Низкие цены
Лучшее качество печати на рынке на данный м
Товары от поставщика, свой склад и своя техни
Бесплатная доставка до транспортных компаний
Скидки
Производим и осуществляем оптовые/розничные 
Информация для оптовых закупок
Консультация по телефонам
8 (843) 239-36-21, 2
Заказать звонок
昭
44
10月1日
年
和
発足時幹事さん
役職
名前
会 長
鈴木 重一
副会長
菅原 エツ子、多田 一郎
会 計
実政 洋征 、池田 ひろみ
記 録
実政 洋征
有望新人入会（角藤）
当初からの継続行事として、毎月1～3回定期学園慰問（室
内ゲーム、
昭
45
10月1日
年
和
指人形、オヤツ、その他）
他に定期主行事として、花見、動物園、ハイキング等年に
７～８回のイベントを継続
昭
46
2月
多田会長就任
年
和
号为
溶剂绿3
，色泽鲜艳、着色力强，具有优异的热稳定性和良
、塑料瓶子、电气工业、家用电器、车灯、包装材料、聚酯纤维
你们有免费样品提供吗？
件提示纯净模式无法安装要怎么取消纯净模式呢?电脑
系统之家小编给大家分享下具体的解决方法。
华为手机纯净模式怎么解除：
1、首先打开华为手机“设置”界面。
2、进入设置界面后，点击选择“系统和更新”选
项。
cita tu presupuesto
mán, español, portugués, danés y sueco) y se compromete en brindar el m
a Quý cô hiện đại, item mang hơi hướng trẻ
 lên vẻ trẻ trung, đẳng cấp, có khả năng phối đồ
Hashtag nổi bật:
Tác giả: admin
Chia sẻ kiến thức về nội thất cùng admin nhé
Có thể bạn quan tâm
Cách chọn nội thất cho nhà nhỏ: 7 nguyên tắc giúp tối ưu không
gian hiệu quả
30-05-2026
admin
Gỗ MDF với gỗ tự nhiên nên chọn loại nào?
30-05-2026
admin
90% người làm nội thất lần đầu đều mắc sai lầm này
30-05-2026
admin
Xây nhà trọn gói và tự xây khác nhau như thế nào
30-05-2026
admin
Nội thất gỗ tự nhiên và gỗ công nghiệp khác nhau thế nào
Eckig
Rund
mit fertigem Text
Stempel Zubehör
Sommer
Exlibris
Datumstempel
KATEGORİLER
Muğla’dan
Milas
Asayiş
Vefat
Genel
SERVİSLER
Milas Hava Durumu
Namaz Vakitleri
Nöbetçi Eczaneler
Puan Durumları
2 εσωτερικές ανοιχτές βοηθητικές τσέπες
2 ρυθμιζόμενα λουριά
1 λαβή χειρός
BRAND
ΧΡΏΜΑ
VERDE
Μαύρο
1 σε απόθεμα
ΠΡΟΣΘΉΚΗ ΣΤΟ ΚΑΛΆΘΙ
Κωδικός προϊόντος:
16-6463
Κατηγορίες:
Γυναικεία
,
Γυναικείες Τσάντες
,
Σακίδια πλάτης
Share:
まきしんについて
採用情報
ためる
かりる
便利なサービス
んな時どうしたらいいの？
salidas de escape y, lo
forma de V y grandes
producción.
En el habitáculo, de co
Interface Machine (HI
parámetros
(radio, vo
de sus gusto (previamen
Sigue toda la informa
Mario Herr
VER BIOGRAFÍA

_ _ _ _ _ _ _

* _Your task_: Repeat the line that contains "Interface Machine (HI", then every line after it until the records end, with nothing added.

* _Exercise answer_:
Interface Machine (HI
parámetros
(radio, vo
de sus gusto (previamen
Sigue toda la informa
Mario Herr
VER BIOGRAFÍA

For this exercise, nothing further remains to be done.